• WORK ORDER:
Answer these from the text on One Foot in the Grave:
1. Which writer created Victor Meldrew?
2. Who shaves Victor's pubic hair while he waits for an operation in hospital?
3. What was the US adaptation titled, and over what dates did it run?

TEXT PASSAGE Block Start

Comedy legend
Writer David Renwick's creation of Victor Meldrew contributed greatly to the success of the series. A genuine TV comedy icon, Meldrew sits comfortably within the ranks of Alf Garnett, the Steptoes, Basil Fawlty and Edmund Blackadder. Richard Wilson, who until One Foot in the Grave had had a long and unspectacular career as a TV comedy actor and was at the time in his mid 50s, suddenly was elevated to superstardom.
Hapless victim
Victor carries on that long-standing British tradition of being the downtrodden hero. Bad things just happen to him. It is not his fault that he is caught by his wife in bed with another woman: a stranger from a nursing home, dumped there owing to a clerical error. It is not his fault that, while awaiting an operation in hospital, his pubic hair is shaved by someone he assumes is a doctor but who turns out, mid-shave, to be a dangerous escaped lunatic. Not his fault at all. These things happen to the best of us.
Transatlantic misery
A US adaptation of One Foot in the Grave, re-titled Cosby, was produced by Carsey-Werner and ran from 16 September 1996 to 28 April 2000. As the title indicates, it starred Bill Cosby as Hilton Lucas and Phylicia Rashad as his wife Ruth, who also played his wife in The Cosby Show. Although on air for four seasons, it failed to set the world alight.

TEXT PASSAGE Block End
DATA FOR REVIEW Block Start

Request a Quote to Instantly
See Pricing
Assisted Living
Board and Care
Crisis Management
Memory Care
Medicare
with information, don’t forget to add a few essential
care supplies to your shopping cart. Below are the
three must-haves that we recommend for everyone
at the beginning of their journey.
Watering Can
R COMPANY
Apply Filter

DATA FOR REVIEW Block End
DATA FOR REVIEW Block Start

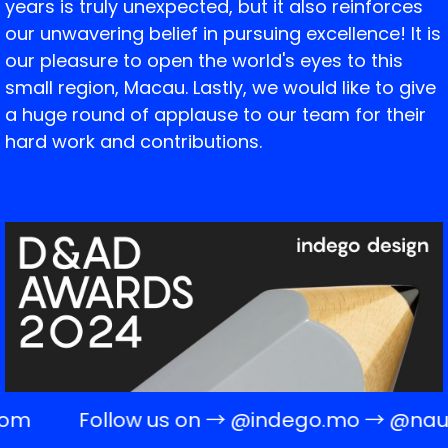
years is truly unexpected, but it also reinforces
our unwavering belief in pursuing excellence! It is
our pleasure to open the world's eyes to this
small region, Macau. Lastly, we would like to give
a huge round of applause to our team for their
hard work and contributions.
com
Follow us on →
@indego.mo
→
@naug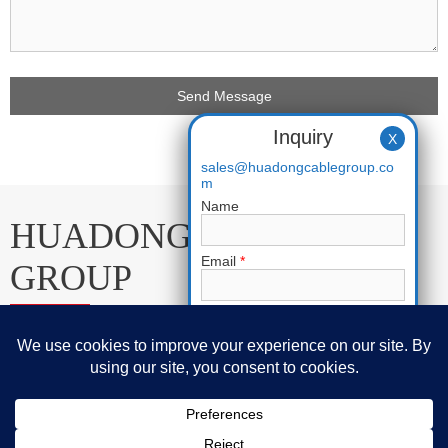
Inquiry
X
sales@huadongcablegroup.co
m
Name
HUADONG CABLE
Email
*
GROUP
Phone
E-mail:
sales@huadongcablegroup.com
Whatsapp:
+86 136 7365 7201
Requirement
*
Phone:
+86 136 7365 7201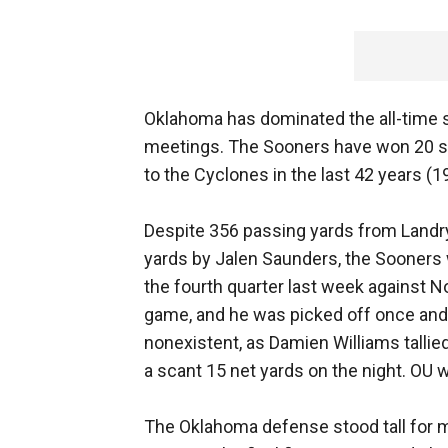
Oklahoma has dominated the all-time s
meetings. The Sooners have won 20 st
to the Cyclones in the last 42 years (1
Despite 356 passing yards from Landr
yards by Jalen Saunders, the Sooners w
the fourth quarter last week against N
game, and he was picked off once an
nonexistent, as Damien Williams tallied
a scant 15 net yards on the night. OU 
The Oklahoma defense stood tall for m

DATA FOR REVIEW Block End
DATA FOR REVIEW Block Start

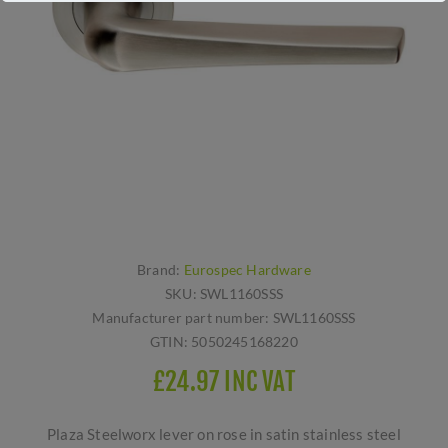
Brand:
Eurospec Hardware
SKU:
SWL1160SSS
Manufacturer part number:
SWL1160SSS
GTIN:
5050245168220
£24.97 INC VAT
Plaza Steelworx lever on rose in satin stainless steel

DATA FOR REVIEW Block End

• TASK OUTPUT:
1. David Renwick
2. Someone Victor assumes is a doctor, who turns out mid-shave to be a dangerous escaped lunatic
3. Cosby, from 16 September 1996 to 28 April 2000